In the 1990s, researchers asking “How do we fight oxygen-hungry cancer cells?” offered an obvious solution: Starve them of oxygen by cutting off their blood supply. But as Laura Beil describes in "Deflating cancer", oxygen deprivation actually drives cancer to grow and spread. Scientists have responded by seeking new strategies: Block the formation of collagen highways, for instance, or even, as Beil writes, give the cells “more blood, not less.”
In "DNA tests inflate species counts," Tina Hesman Saey reports on the complications of classifying species. Genetic analyses alone, she writes, can detect too many differences, overestimating species numbers.
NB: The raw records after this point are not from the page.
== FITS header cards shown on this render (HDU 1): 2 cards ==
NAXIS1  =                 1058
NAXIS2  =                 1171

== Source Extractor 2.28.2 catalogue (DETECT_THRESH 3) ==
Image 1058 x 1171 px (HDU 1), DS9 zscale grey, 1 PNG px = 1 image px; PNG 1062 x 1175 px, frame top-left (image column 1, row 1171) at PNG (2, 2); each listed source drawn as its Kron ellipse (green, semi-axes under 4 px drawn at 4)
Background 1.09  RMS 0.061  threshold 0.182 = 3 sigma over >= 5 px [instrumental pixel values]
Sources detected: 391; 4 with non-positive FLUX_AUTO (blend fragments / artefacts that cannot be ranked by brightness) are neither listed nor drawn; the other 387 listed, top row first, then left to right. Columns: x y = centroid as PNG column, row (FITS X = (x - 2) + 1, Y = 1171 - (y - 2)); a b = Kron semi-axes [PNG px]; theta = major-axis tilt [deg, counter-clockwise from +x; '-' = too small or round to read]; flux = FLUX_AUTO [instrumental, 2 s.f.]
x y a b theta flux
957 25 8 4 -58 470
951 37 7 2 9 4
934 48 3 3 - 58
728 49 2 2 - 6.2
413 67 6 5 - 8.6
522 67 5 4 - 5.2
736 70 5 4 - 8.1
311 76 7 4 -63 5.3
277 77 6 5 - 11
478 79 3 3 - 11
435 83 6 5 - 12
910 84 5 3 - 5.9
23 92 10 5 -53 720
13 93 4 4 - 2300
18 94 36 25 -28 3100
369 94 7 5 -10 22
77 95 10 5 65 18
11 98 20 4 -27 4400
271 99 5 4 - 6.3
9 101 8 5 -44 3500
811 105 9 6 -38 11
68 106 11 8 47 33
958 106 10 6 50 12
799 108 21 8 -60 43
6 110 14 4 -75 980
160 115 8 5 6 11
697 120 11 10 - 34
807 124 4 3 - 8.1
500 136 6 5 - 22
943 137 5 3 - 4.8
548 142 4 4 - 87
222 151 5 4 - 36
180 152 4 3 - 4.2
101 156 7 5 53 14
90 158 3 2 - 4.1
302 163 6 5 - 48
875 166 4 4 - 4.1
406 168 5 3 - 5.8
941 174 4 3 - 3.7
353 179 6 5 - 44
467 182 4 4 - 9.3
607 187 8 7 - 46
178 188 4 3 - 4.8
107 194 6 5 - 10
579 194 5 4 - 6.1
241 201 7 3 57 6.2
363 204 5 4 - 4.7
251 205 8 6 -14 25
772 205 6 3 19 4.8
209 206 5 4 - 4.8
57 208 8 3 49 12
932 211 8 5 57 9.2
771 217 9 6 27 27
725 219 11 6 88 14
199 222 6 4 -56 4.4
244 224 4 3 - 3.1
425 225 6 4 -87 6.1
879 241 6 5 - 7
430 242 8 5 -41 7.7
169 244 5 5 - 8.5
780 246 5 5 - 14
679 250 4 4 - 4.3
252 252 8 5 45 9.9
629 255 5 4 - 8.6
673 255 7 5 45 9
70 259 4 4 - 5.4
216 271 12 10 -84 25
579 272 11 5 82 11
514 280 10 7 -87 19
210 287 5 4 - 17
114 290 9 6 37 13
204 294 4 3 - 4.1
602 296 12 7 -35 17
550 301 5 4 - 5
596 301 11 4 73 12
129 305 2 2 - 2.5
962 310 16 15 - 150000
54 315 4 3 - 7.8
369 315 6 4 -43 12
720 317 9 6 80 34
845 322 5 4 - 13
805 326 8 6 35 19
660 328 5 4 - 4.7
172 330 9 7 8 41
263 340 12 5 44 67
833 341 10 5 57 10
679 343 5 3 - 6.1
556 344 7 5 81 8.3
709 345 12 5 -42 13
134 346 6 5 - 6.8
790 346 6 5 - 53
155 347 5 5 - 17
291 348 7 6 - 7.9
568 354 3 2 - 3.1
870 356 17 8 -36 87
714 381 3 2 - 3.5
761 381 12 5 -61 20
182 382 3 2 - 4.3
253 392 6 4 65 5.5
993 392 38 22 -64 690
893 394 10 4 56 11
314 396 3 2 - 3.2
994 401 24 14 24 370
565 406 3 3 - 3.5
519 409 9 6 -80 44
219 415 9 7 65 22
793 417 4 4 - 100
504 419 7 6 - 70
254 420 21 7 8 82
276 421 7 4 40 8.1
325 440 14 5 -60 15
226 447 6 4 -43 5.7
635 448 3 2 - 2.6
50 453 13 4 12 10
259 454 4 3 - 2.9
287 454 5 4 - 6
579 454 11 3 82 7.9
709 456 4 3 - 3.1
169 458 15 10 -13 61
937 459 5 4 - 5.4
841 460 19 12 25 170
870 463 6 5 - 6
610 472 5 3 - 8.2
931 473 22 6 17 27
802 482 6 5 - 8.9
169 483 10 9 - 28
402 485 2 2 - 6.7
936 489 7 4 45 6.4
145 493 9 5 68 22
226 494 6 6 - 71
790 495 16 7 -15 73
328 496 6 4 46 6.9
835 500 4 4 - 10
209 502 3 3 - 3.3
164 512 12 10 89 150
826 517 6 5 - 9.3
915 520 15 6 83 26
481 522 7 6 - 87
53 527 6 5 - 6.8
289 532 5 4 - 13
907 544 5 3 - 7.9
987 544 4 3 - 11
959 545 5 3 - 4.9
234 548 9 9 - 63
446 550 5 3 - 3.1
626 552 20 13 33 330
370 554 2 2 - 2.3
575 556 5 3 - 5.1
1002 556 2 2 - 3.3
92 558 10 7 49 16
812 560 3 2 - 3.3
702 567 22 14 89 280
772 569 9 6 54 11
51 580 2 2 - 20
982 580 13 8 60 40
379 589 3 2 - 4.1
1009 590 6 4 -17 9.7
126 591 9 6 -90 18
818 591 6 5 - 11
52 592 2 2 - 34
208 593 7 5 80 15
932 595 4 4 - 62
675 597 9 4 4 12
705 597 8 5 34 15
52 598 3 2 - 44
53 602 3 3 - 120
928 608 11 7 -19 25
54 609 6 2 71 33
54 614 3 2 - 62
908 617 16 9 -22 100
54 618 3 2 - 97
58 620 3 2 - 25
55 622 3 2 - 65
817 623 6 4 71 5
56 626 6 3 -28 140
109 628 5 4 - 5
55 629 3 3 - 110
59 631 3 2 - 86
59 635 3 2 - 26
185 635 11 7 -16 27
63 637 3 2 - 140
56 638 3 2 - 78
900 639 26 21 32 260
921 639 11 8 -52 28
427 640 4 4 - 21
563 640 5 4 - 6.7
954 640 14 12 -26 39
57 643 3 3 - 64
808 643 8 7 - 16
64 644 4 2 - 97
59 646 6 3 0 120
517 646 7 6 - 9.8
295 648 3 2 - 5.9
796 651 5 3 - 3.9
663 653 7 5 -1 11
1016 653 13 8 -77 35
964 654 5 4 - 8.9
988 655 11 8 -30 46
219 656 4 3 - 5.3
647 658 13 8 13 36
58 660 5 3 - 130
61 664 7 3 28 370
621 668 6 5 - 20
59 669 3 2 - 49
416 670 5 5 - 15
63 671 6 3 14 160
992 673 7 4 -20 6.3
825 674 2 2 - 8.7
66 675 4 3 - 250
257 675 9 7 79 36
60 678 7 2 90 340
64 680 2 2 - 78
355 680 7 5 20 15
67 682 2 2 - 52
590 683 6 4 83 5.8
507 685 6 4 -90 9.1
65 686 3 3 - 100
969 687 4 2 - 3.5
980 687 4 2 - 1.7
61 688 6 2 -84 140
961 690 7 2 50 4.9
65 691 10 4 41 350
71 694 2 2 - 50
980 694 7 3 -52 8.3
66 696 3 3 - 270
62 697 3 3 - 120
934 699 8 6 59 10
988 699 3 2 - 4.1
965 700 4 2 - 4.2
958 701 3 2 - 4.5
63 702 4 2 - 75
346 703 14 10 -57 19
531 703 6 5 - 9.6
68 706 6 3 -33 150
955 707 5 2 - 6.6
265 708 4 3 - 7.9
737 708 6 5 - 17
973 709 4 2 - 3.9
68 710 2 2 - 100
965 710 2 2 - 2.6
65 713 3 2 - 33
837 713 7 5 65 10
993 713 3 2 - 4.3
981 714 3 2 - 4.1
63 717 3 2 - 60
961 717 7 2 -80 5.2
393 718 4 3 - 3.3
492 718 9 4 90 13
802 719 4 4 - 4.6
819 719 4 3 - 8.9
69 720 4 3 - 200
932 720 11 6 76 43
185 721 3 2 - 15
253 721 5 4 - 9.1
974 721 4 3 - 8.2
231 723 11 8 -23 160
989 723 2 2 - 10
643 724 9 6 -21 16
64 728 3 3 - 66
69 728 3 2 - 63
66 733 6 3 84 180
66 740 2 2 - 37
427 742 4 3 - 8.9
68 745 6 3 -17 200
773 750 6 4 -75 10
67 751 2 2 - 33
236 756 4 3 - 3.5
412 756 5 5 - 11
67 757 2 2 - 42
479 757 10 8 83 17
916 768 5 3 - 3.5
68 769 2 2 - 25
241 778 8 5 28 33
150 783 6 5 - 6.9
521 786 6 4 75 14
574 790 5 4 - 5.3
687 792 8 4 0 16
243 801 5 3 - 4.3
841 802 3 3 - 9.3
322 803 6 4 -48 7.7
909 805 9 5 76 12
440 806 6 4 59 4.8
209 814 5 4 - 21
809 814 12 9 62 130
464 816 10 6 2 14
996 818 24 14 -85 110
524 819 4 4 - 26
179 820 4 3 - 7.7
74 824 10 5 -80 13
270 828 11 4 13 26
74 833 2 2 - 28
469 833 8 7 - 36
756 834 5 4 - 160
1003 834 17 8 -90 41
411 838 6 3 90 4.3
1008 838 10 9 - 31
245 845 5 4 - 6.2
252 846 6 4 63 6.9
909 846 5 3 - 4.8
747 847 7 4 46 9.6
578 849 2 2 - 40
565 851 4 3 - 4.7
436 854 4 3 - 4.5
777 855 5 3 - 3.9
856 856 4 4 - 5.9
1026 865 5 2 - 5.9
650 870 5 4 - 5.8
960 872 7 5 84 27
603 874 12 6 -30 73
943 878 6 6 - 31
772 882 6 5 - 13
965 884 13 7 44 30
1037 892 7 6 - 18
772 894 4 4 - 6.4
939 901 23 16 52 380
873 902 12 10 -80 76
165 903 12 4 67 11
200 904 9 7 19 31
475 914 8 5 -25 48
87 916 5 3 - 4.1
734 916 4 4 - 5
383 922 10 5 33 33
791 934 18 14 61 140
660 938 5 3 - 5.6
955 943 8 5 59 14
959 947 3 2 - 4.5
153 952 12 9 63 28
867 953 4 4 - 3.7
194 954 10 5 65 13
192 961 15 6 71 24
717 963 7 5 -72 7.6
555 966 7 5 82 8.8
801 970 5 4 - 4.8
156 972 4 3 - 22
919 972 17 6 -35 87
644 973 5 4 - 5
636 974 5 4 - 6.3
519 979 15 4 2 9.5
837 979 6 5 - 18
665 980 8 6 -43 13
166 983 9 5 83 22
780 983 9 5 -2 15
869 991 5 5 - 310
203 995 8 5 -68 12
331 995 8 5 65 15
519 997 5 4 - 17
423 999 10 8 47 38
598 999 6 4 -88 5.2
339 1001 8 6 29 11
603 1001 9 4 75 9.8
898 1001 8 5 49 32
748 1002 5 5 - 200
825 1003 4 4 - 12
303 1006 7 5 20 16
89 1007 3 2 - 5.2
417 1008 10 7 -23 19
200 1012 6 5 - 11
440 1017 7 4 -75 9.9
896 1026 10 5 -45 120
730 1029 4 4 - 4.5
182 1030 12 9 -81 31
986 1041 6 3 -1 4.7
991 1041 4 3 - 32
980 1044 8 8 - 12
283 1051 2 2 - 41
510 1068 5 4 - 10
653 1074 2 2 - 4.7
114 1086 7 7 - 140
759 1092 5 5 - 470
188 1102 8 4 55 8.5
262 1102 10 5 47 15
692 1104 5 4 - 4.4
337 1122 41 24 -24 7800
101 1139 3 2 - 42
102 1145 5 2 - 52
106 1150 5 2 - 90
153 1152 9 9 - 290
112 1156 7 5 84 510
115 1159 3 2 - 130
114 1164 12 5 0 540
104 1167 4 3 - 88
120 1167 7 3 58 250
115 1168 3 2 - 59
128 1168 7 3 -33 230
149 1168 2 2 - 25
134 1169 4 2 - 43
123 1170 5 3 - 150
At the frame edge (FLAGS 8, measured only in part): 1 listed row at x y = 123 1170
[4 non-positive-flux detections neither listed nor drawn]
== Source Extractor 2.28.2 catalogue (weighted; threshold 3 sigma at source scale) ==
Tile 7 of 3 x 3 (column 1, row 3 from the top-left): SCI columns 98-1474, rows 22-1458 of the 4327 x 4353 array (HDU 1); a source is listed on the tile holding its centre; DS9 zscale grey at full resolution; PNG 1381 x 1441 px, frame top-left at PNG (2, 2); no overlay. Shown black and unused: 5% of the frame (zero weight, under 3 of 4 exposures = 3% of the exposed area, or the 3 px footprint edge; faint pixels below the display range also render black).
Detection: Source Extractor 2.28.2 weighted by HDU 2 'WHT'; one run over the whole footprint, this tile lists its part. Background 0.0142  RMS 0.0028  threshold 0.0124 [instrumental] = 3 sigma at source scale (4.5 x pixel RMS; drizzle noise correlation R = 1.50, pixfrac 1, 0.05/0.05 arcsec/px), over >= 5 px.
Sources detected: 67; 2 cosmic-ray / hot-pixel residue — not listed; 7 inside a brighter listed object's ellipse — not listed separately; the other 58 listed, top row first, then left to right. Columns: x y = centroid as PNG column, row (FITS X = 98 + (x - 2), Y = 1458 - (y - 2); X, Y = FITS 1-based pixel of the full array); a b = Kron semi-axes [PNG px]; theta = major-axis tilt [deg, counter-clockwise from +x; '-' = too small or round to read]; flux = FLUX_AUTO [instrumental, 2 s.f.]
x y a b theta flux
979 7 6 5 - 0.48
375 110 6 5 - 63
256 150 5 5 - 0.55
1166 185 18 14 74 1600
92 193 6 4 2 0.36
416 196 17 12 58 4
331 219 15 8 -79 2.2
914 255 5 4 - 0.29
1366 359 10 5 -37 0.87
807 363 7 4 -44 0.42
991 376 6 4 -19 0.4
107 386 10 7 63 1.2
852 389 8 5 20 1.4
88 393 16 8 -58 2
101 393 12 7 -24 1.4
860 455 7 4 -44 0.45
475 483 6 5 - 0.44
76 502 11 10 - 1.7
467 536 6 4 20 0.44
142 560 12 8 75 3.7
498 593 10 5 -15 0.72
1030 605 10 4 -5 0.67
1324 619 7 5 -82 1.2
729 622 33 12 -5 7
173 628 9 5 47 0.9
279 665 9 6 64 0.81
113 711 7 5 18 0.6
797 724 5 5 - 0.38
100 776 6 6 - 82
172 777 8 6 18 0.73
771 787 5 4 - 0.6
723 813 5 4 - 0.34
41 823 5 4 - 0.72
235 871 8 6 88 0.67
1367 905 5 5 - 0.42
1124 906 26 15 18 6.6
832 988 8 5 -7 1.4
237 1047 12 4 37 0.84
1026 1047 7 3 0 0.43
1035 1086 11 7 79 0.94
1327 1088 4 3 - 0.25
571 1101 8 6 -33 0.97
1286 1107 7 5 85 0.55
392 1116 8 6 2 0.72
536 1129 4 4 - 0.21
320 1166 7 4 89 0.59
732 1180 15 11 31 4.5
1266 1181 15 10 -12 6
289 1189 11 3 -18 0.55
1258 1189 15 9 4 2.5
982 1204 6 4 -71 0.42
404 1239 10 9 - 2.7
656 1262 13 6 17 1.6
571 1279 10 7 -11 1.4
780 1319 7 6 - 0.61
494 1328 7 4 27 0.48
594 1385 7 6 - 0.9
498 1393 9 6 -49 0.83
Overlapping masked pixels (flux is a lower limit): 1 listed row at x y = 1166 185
Some tools appear to be, as Darwin would have put it, “hair-splitters” rather than “lumpers.” Identifying species is hard in part because “What is a species?” has no single answer. The notion of reproductive isolation, which splits species according to whether they can produce fertile offspring, has little meaning for asexual organisms, for instance. And isolation itself is a matter of degree. Accounting for speciation in progress is yet another challenge. At what point is a split declared official?
There are countless more examples. The question of what led to the dinosaurs’ demise was solved years ago, we thought. But remaining mysteries inspired a special report earlier this year (SN: 2/4/17, p. 16). And don’t even get me started on “How long does a neutron last?” in Emily Conover's story "Neutron longevity remains elusive."
In The Pursuit of Simplicity, physicist Edward Teller described science as a search for simplicity. If that’s the case, the quest is never-ending. With each new insight comes yearning for further insights. I cannot, at this moment, think of a single question that doesn’t demand more exploration. There are answers to be sure, and scientific truths, but for what line of questioning are all the details resolved? Where isn’t there a lingering “why” or “how”? (Think that I’m wrong? Send your ideas to email@example.com.)
Wanting to know is innate. Children ask “Why is the sky blue?” or “Where do babies come from?” And parents struggle to answer at the right level of detail. Where does the question begin, and where does it end? What is the best angle of approach? As kids grow up, their questions become more specific, and the answers they receive more complex. Perhaps it’s the students who most appreciate complexity who decide to become scientists. They learn to use the tools of science, which uncovered the complexity in the first place, to try to tame it — diving in ever deeper. And so people end up studying dim and distant galaxies to understand “How did the universe evolve?”, and vats of microbes and methylmercury to ask “How will climate change affect food webs?”
Simplicity may be a gift, but I think complexity is much more interesting. It is one of the great joys of doing science — and of writing about it.